Passage provided
____________________
Lucy Lloyd: A lot of our clients come to us because they want to solve a diversity/inclusion issue. It's not always about women, but often it is. I guess we have an expression we use internally, which is, "You don't want to create special programmes for special people." By that we mean we don't want to stream people off. Instead, you want to cross-pollinate.

Lucy Lloyd: And so as well as having senior men mentor junior women, you actually want senior women mentoring junior men as well, because that's how you actually create generational change, by having the women in the position of power so you're not kind of reinforcing the same stereotypes again and again.

Lucy Lloyd: We also, I guess with the way Mentorloop is built, it's about making the unobvious connections more obvious as well, because historically in mentoring, it happens from a beautiful place. It's someone senior recognises something of themselves, and someone junior takes them under their wing, but it means that like is always mentoring like, and you're getting these same advocacy pathways being trodden, where essential white dudes are getting the fast track. So mentoring is a great way to break this down.

Lucy Lloyd: I think the Mentor Her movement is a beautiful movement. It's for men and women to commit to mentoring more younger women coming up the rungs. But when I look at this problem of diversity in tech that people are talking about, I think the problem is with the definition of tech. I think that women are in droves, they are owning… this social influencer market, but it's just because they're not engineers, they're excluded from the definition.

Lucy Lloyd: And so there's a phrase we hear a lot, well we used to hear a lot when we were swimming in accelerator circles, which was “are they non-tech founders?” - it's like, "Yeah, but we're marketing founders," or, "We're sales founders." It's not that we're non-tech founders. We're founders who can sell.

Lucy Lloyd: I think that it's just about we are all in the tech industry, it's just that some of us are in reputation management, while some of us are in branding. They're the jobs that the women are doing, and they're doing them really well.

Kris: I want to stop for a minute because Lucy’s point on non-technical founders is really important. When you’re building any company it’s vital to have the right experience at the top. The truth is not every developer is that great at selling their products, leading staff, or managing finances… and without those elements it’s unlikely you’ll have a successful business. There are many examples of successful startups who have thrived despite not having a so-called technical founder. And Lucy says having non-coders leading a company can be critical, especially once you start to scale.

Lucy Lloyd: Actually when development is more expensive to you, you take better care of it, you're developing the right stuff. That's been our experience. But… I think that the tech stuff, even when you're a technical founder, you're only coding for a year. If you're building a big company, you're managing people before that first year is gone. It's at a premium for a very short amount of time.

Kris: In a bigger business, do you think that people are somewhat undervalued, and the development opportunities are undervalued?

Lucy Lloyd: Yeah. I just hate the expression human resources. It just points to this kind of accounting, this people by numbers. It's just a terrible expression, human resources. I hate it. It's just so mechanical. I think businesses, when they get to that big… the larger they get, the more they do treat people as resources and refer to them as resources. It's just the wrong way to think about it. And so even just that very terminology has these knock-on effects of how a workforce is viewed and how their development opportunities are crafted. It means that most of the time, people are left on the sidelines. A certain cream of the crop is selected for fast track, and these same, as we were talking about earlier, these advocacy pathways are repeated again and again, and people are disengaged.
____________________
Work item a
In the listing, swap "annotate" for "label" in the lines starting with the one containing "Could you annotate" and going through the one containing "-0.272343, 0.955384, -2.232562]]", changing nothing else. Leave the pictures out of your answer.

Excerpted records
____________________
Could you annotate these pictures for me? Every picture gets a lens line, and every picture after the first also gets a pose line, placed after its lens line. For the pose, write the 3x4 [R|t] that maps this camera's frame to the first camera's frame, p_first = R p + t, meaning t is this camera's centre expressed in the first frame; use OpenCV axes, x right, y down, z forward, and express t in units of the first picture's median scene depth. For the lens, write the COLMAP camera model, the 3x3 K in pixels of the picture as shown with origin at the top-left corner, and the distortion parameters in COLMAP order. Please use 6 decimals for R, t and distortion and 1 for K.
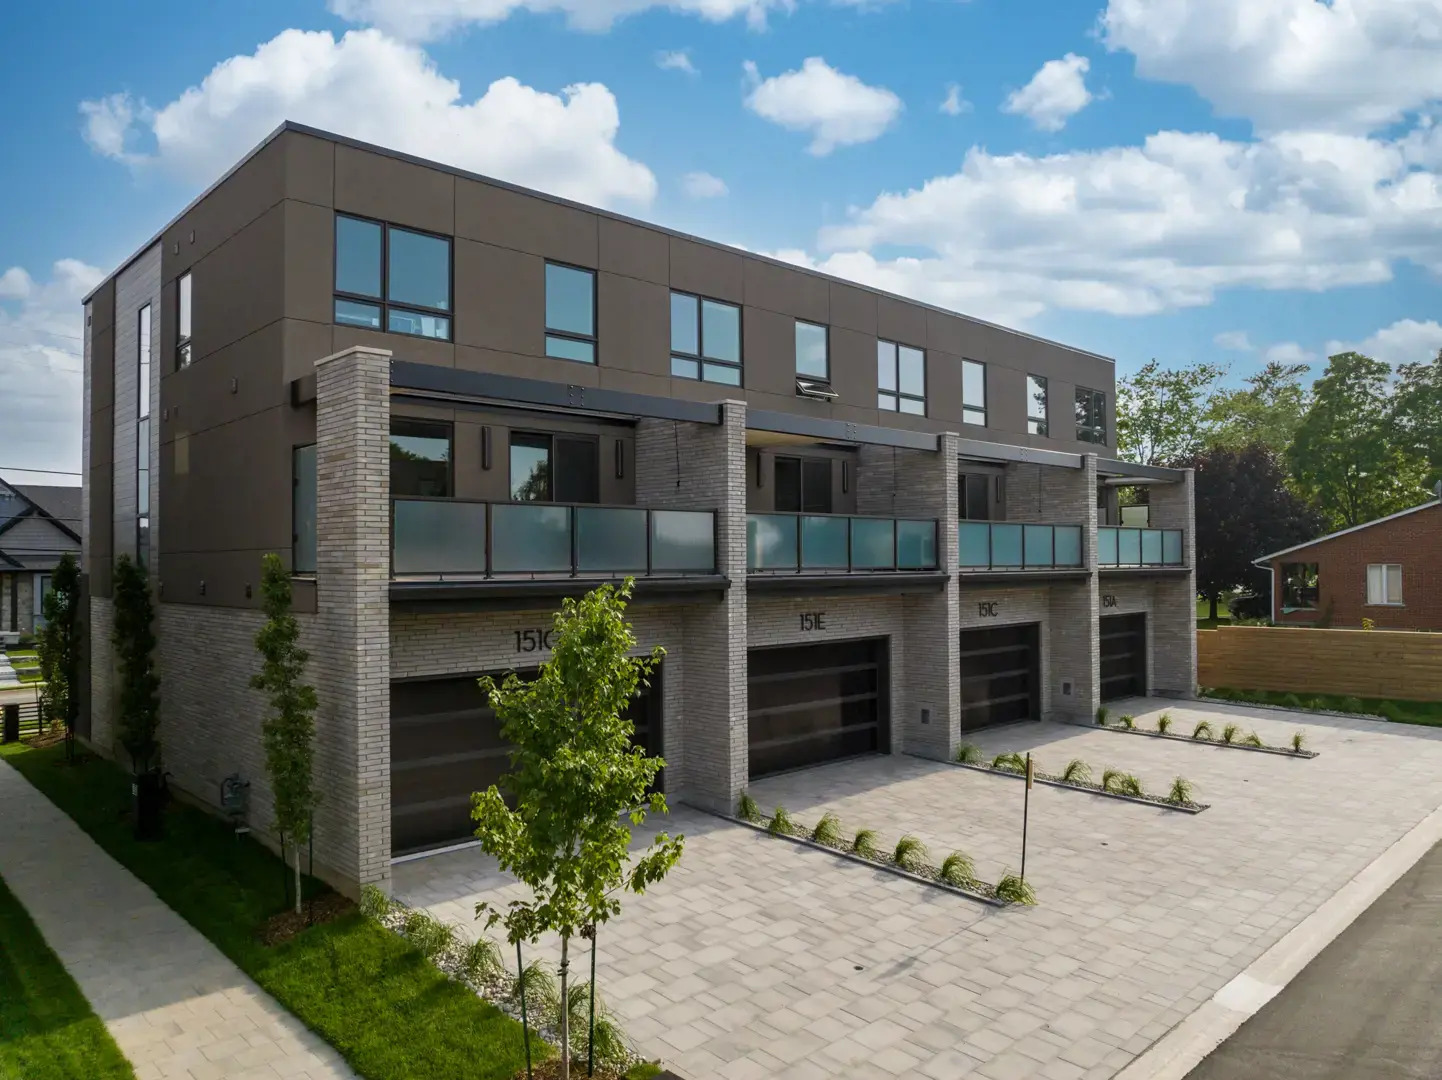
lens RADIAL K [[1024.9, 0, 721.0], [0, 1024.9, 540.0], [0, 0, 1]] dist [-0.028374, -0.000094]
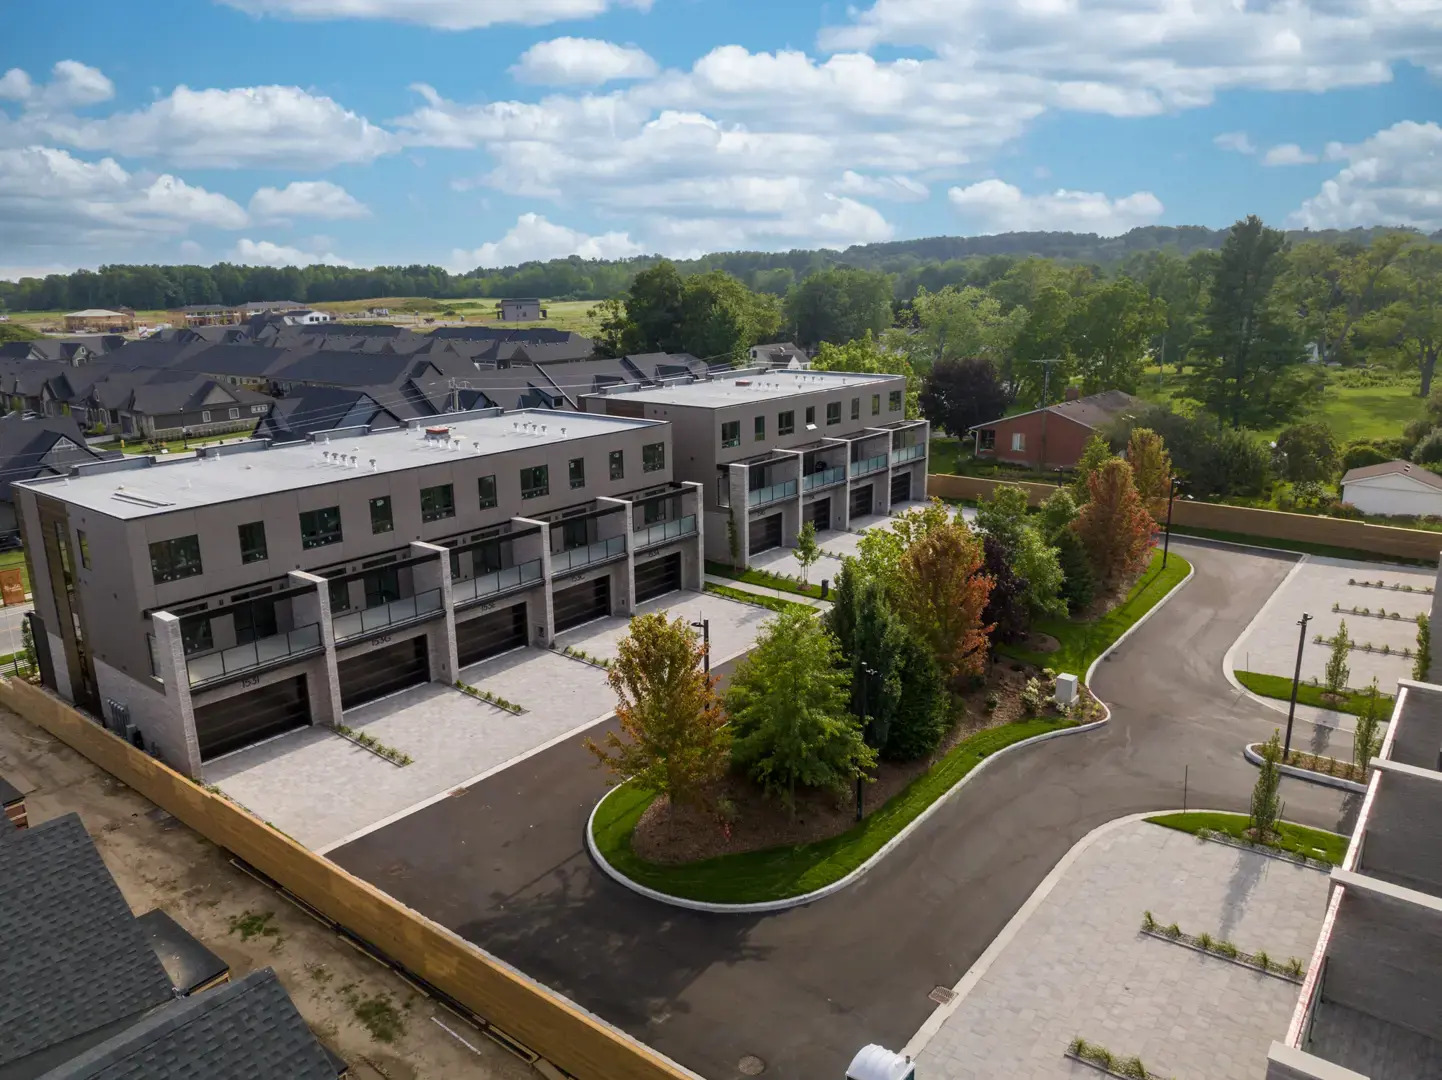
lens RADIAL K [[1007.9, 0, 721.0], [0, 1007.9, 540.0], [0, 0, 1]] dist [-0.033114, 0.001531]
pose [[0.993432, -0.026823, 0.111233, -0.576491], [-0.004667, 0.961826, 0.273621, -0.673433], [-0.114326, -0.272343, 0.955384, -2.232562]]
____________________
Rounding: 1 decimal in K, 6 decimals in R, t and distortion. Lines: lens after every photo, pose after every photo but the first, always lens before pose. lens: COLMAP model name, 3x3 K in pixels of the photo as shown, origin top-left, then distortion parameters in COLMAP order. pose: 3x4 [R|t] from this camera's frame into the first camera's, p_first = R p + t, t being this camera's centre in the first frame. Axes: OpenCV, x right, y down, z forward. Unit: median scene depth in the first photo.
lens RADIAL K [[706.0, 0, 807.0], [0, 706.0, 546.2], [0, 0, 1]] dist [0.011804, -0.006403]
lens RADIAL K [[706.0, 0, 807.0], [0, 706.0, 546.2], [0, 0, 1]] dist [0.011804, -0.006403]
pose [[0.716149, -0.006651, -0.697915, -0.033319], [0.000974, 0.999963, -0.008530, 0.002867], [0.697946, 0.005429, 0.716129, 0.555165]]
____________________
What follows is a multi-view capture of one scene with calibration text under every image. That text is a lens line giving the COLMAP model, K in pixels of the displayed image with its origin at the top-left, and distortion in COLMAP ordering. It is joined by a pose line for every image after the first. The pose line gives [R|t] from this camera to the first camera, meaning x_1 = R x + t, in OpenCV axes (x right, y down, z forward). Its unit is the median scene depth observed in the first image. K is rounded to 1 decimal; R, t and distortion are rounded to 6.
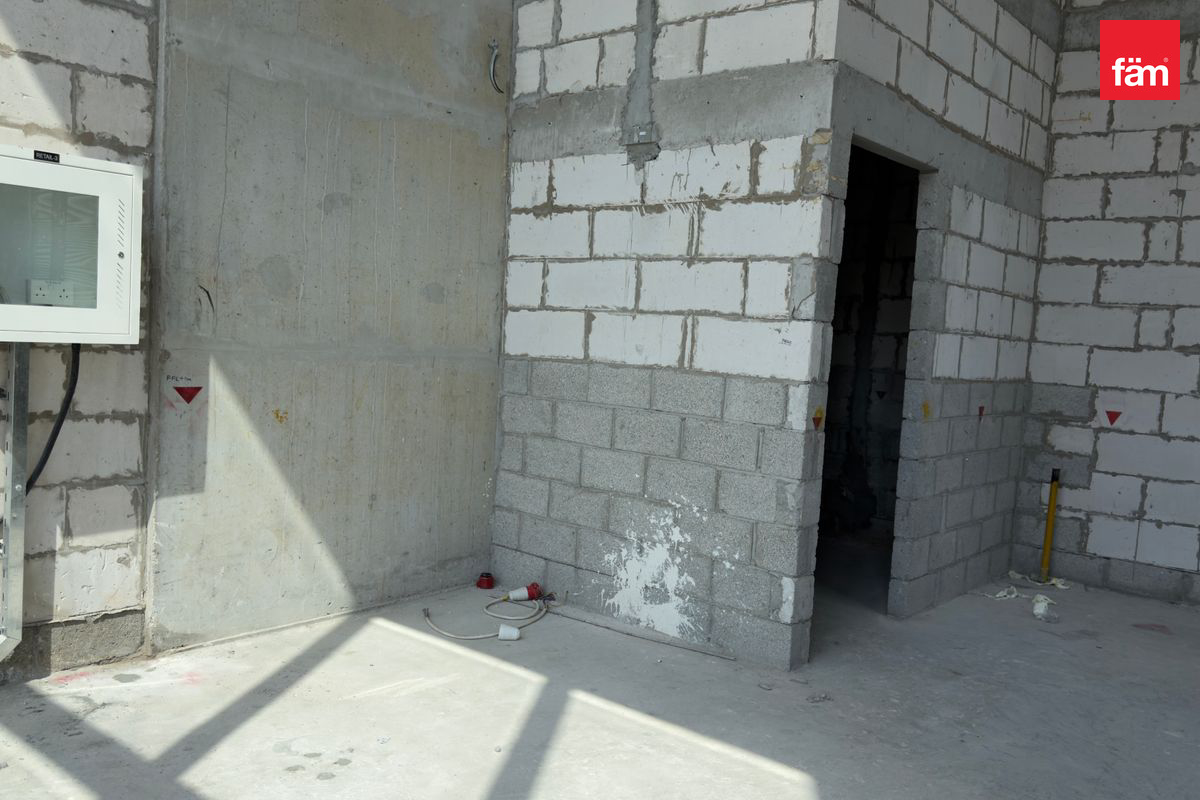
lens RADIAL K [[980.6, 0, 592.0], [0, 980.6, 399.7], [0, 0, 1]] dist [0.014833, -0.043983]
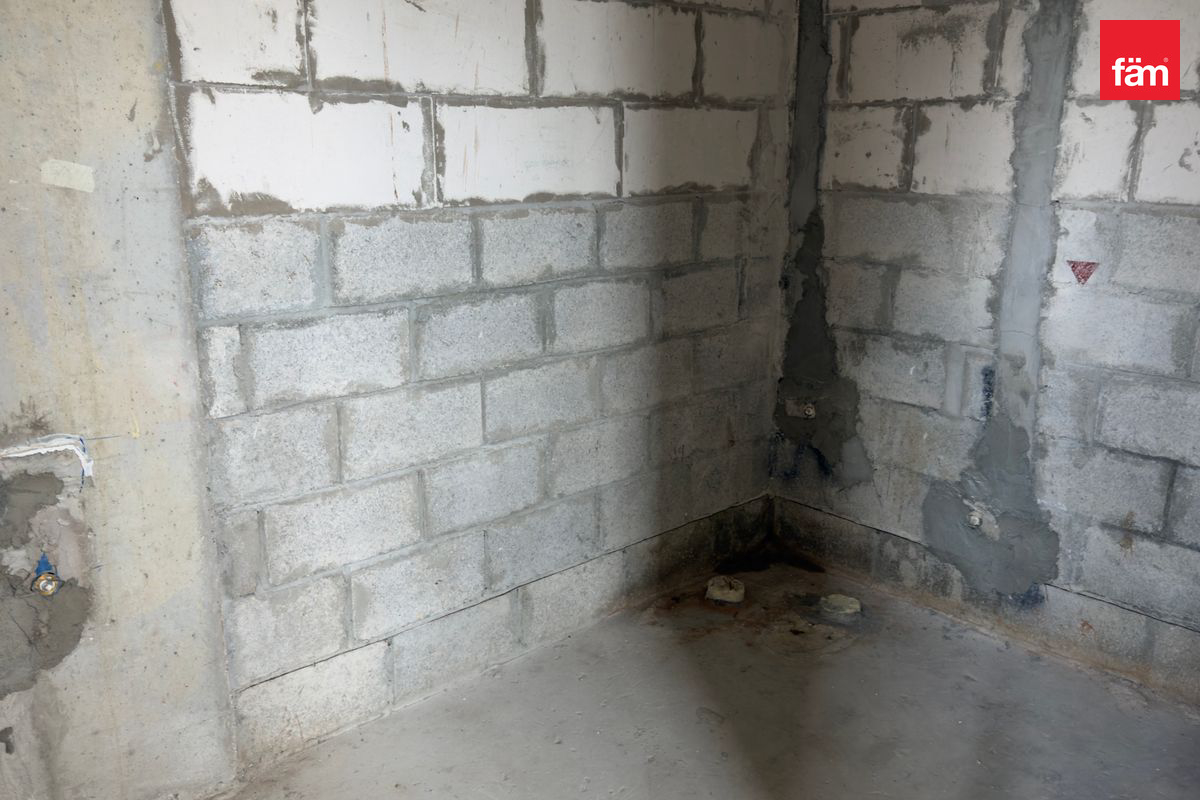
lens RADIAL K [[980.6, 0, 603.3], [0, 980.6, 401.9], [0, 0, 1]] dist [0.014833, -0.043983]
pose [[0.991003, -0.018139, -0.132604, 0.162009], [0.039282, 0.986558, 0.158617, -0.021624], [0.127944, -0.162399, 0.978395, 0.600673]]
____________________
Work item b
Continue the interview about mentoring and diversity from where it stops.

Written answer a
Could you label these pictures for me? Every picture gets a lens line, and every picture after the first also gets a pose line, placed after its lens line. For the pose, write the 3x4 [R|t] that maps this camera's frame to the first camera's frame, p_first = R p + t, meaning t is this camera's centre expressed in the first frame; use OpenCV axes, x right, y down, z forward, and express t in units of the first picture's median scene depth. For the lens, write the COLMAP camera model, the 3x3 K in pixels of the picture as shown with origin at the top-left corner, and the distortion parameters in COLMAP order. Please use 6 decimals for R, t and distortion and 1 for K.
lens RADIAL K [[1024.9, 0, 721.0], [0, 1024.9, 540.0], [0, 0, 1]] dist [-0.028374, -0.000094]
lens RADIAL K [[1007.9, 0, 721.0], [0, 1007.9, 540.0], [0, 0, 1]] dist [-0.033114, 0.001531]
pose [[0.993432, -0.026823, 0.111233, -0.576491], [-0.004667, 0.961826, 0.273621, -0.673433], [-0.114326, -0.272343, 0.955384, -2.232562]]

Written answer b
Lucy Lloyd: The companies that are gonna win are the ones that build the people first culture, and the people first cultures means giving everyone opportunities. If you think about big companies who want to, let's say they just want to beat their competitor at some metric, if they are focusing on their kind of 5% of their winners, their higher potentials, they're focusing on this group that are already optimising for their own development. If they turn their attention to the other 95% of the people who work with them and just lift them up a little bit, then they're moving the needle by a lot more, basically.

Kris: Do you spend much time thinking about what your company is going to look like when you are 100 people or 200 people?

Lucy Lloyd: Kind of. It sometimes can seem pretty academic, considering what we've got to solve today, in this week. I think that's a bit of a challenge for us as a business, moving beyond today and this week because we have been so executional and so in the weeds for so long, we can see the big picture, like the long-term big picture, but the mid-term stuff eludes us a little bit, so we need to get better at those 12-month plans. At the moment we're still pretty much quarterly plans. We're just is like, "What do we need to do now to stay alive?" And yeah, we need to get better at that mid-range strategizing basically.

Kris: The reason I ask that is because a lot of the founders that we talk with are quite advanced, and so they're at this stage where they can look back and go, "Oh yeah, like the first 10 or 20 people, that set up the entire culture of the company." I wonder, like, how you think about culture in your company now and the way that that might influence the way your company grows?

Lucy Lloyd: I think the best way to sum it up is it's strong opinions held lightly. So we do these cultural sessions with our existing team... we think about those culture values that we're like, "Yeah, we really believe in this." But then with the slightest shift in how we're focusing, we're happy to take another look at them. It's strong opinions held lightly is how we're looking at our culture.

Lucy Lloyd: So it's not something that's set in stone at this point because we are only 12 people, and it's still revealing itself to us. We know that it's there, but it's just revealing itself to us over time. We want to give people a framework to operate in, in terms of what we believe, like the things that we hold true, but we also want to be as open as possible, like as flexible as possible for that to grow as we grow.

Kris: What are the values that you tell to your staff?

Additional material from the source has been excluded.